A nice source of examples of this kind are decidable theories whose decision procedures have very high computational complexities.
For example, consider Presburger arithmetic, the first-order theory of arithmetic without multiplication. You can show that the theory is decidable (the proof is simple and very pretty, IMO), which means that any statement in the theory is either provably true or provably false. However, the lower bound on the complexity is $O(2^{2^n})$, and the best actually known algorithms are triply-exponential.
Another example, which you might find more mathematically compelling, is that the first-order theory of real closed fields is also decidable. (Tarski showed this back in the 50s, I think.) A corollary of this is that the theory of Euclidean geometry is decidable. However, it's manifestly not the case that geometry is trivial! Tarski's algorithm had nonelementary complexity, and I think the lower bound is doubly-exponential, though I don't know the complexity of the best modern algorithms.
EDIT: these examples are constructive, in the sense that they are decision procedures. This might not really be what you want.

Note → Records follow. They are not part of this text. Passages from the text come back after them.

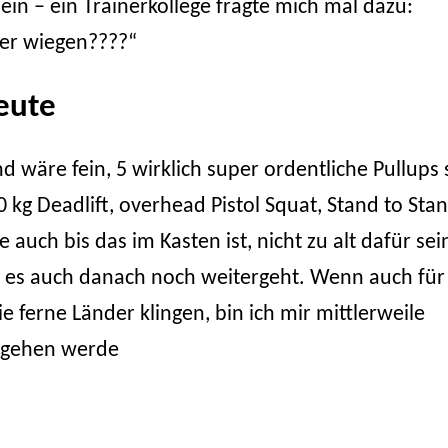
in – ein Trainerkollege fragte mich mal dazu:
ger wiegen????“
eute
d wäre fein, 5 wirklich super ordentliche Pullups 
0 kg Deadlift, overhead Pistol Squat, Stand to Sta
uch bis das im Kasten ist, nicht zu alt dafür sei
s es auch danach noch weitergeht. Wenn auch für
ferne Länder klingen, bin ich mir mittlerweile
angehen werde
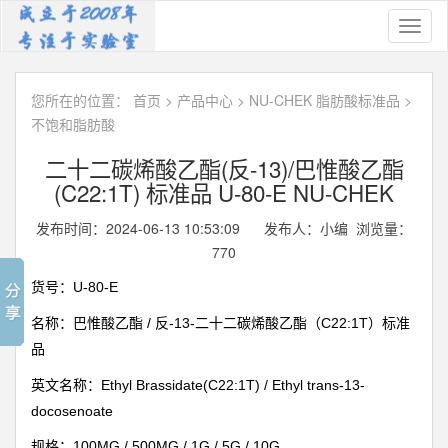
Toggl
naviga
您所在的位置：
首页
>
产品中心
>
NU-CHEK 脂肪酸标准品
>
不饱和脂肪酸
二十二碳烯酸乙酯(反-13)/巴惟酸乙酯
(C22:1T) 标准品 U-80-E NU-CHEK
发布时间：2024-06-13 10:53:09 发布人：小编 浏览量：
770
U-80-E
货号：
/
-13-
C22:1T
名称：巴惟酸乙酯
反
二十二碳烯酸乙酯（
）标准
品
Ethyl Brassidate(C22:1T) / Ethyl trans-13-
英文名称：
docosenoate
100MG / 500MG / 1G / 5G / 10G
规格：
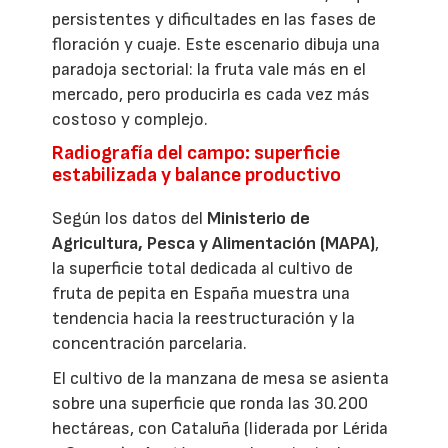
persistentes y dificultades en las fases de
floración y cuaje. Este escenario dibuja una
paradoja sectorial: la fruta vale más en el
mercado, pero producirla es cada vez más
costoso y complejo.
Radiografía del campo: superficie
estabilizada y balance productivo
Según los datos del
Ministerio de
Agricultura, Pesca y Alimentación (MAPA)
,
la superficie total dedicada al cultivo de
fruta de pepita en España muestra una
tendencia hacia la reestructuración y la
concentración parcelaria.
El cultivo de la manzana de mesa se asienta
sobre una superficie que ronda las 30.200
hectáreas, con Cataluña (liderada por Lérida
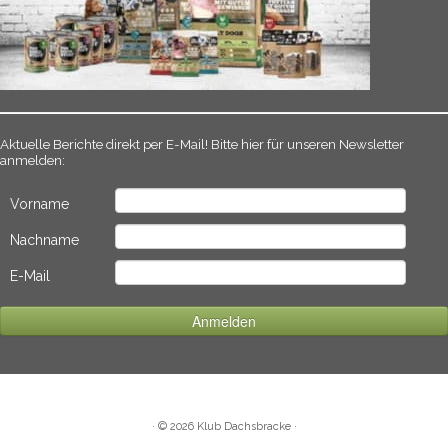
Aktuelle Berichte direkt per E-Mail! Bitte hier für unseren Newsletter
anmelden:
Vorname
Nachname
E-Mail
·
© 2026
Klub Dachsbracke
·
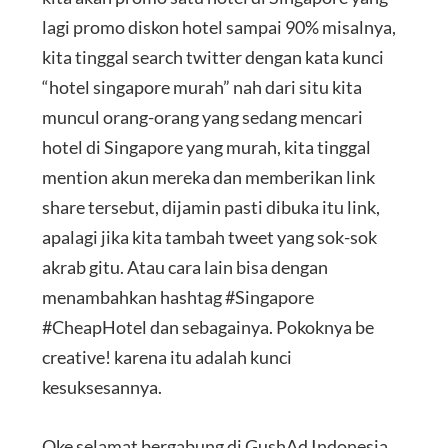
lagi promo diskon hotel sampai 90% misalnya,
kita tinggal search twitter dengan kata kunci
“hotel singapore murah” nah dari situ kita
muncul orang-orang yang sedang mencari
hotel di Singapore yang murah, kita tinggal
mention akun mereka dan memberikan link
share tersebut, dijamin pasti dibuka itu link,
apalagi jika kita tambah tweet yang sok-sok
akrab gitu. Atau cara lain bisa dengan
menambahkan hashtag #Singapore
#CheapHotel dan sebagainya. Pokoknya be
creative! karena itu adalah kunci
kesuksesannya.
Oke selamat bergabung di GushAd Indonesia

An example of a fully non-constructive existence proof can be found in the usual proof of the completeness of the Kripke semantics of intuitionistic logic. Since this is a classical proof, the disjunction property of intuitionistic logic (i.e., that $A \vee B$'s provability entails either the provability of $A$ or the provability of $B$) is stated classically -- the completeness proof doesn't yield a procedure to give you a particular disjunct.